Kajillionaire

  • 15 Aug - 21 Aug, 2020
  • Mag The Weekly
  • Reviews

Miranda July's Kajillionaire is a beautiful and strange look at how the three Dynes have their skimming life shaken up (figuratively and literally) when a stranger sees them clearly. It's also about the need for warmth and human connection; and anyone who believes that need was expressed in a singularly affecting way by July's Me and You and Everyone We Know should probably just stop reading this now and make plans to see this aptly titled new film.

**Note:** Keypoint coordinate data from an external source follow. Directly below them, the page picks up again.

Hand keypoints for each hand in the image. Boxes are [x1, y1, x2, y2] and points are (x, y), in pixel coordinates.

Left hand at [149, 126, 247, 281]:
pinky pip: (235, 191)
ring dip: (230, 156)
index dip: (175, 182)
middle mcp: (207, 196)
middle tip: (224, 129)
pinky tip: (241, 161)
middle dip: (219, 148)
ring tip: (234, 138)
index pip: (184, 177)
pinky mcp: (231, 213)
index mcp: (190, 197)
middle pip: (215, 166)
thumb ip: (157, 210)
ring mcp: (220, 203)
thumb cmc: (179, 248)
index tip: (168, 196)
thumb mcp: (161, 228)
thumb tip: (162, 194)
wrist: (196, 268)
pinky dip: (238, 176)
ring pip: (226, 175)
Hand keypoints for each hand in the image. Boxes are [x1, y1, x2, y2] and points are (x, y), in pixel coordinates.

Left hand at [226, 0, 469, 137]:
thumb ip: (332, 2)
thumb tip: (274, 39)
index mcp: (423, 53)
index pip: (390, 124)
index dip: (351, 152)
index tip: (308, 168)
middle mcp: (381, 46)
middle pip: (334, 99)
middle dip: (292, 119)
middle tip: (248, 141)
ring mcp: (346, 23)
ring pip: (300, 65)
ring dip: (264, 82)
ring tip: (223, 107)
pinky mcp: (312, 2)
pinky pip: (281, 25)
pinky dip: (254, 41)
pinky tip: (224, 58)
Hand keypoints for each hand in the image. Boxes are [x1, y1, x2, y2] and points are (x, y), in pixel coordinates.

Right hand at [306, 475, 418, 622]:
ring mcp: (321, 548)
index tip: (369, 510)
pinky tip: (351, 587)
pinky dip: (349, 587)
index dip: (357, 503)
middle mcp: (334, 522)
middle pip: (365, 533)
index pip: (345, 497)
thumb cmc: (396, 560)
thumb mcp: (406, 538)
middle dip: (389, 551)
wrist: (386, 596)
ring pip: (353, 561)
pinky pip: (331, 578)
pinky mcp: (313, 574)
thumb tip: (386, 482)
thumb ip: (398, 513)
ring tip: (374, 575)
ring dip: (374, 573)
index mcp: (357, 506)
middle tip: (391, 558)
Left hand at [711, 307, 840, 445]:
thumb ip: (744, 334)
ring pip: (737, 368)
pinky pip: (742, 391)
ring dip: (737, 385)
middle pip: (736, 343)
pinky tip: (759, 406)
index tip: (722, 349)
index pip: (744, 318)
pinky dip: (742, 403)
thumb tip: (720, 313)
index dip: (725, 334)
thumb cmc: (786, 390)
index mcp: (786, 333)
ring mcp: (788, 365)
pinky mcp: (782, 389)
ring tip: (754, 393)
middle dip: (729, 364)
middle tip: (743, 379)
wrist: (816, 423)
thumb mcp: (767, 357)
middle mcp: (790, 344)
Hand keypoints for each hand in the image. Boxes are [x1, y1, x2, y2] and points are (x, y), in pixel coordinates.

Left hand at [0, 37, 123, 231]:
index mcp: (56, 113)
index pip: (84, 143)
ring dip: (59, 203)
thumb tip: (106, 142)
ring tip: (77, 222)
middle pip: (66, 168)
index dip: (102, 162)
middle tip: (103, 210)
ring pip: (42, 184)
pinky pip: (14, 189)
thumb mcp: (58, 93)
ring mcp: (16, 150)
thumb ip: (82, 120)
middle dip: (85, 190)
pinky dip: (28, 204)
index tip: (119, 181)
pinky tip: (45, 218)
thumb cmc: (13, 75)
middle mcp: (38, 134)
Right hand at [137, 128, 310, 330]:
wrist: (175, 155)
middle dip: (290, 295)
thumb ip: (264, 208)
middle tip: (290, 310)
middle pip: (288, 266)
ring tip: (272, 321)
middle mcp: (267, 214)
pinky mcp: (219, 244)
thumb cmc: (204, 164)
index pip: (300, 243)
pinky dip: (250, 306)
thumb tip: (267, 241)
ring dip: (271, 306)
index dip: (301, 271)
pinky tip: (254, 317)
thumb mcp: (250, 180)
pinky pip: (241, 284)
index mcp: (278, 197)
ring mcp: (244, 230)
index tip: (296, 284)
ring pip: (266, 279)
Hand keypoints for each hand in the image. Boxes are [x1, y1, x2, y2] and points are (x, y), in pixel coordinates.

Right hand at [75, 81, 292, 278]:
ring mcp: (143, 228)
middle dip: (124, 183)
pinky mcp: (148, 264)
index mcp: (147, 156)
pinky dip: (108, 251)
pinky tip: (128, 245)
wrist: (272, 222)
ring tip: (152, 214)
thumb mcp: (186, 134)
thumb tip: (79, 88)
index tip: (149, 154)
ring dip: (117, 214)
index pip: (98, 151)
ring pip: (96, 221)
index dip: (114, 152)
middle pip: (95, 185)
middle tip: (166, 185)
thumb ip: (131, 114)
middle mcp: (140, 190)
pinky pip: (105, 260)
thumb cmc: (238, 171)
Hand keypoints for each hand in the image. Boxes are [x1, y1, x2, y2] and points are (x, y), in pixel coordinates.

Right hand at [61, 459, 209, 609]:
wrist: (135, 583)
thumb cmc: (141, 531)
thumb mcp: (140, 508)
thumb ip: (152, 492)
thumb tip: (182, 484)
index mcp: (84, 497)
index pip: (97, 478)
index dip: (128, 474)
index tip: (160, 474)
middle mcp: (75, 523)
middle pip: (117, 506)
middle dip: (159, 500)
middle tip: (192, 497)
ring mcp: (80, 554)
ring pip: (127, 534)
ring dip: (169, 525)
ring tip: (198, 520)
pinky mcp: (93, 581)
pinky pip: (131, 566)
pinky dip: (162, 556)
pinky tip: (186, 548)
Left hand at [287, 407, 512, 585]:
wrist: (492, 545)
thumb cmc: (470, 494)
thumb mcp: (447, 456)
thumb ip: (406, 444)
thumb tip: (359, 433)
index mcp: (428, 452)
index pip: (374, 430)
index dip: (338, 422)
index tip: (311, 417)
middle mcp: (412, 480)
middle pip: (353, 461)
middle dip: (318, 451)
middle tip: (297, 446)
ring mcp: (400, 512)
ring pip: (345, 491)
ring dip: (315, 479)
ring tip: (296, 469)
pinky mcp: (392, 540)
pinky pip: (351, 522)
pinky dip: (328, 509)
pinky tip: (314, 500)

The Dynes are Robert and Theresa (Richard Jenkins and Debra Winger) and their 26-year-old daughter Old Dolio (Evan Rachel Wood). We meet them during a tiny scam involving post office boxes. They make next to nothing with this ritual, but the sequence offers the first of several casually arresting images the film has in store. Then it's back home: To an abandoned, cubicle-stuffed office adjoining an unusual sort of factory. The rent is just $500, but keeping the place habitable requires a kooky, Sisyphean chore. As low as the rent is, they're three months behind.

Old Dolio hatches a clever way to make quick (she thinks) cash. It requires the family to take a round trip to New York, during which we learn that the Dynes are no fans of turbulence. It's too much like the tremors they endure in Los Angeles, each of which they fear will be the big one. But the trip earns them more than expected: On the way home they meet a beautiful physician's assistant, Melanie (Gina Rodriguez), who seems not at all put off by their strange habits. By the time the plane lands, Robert and Theresa are confiding in her like the daughter they never had. Old Dolio is confused and jealous. But Melanie eagerly asks to become part of the gang (she confuses their little scams with Ocean's Eleven-style heists), and knows a way they might take advantage of the elderly.

If the first of these visits to shut-ins is a straightforward way to show just how heartless the older Dynes can be, the second is the kind of sequence few filmmakers would imagine: Exploitation and compassion blend in funny and almost heartbreaking ways. Old Dolio's lack of lived experience transmutes into a kind of Buddhist wisdom; the family briefly gets to play-act at normalcy; everyone sees that, in disruptive ways, Melanie is different from them. Something is set in motion that will play out for the rest of the film.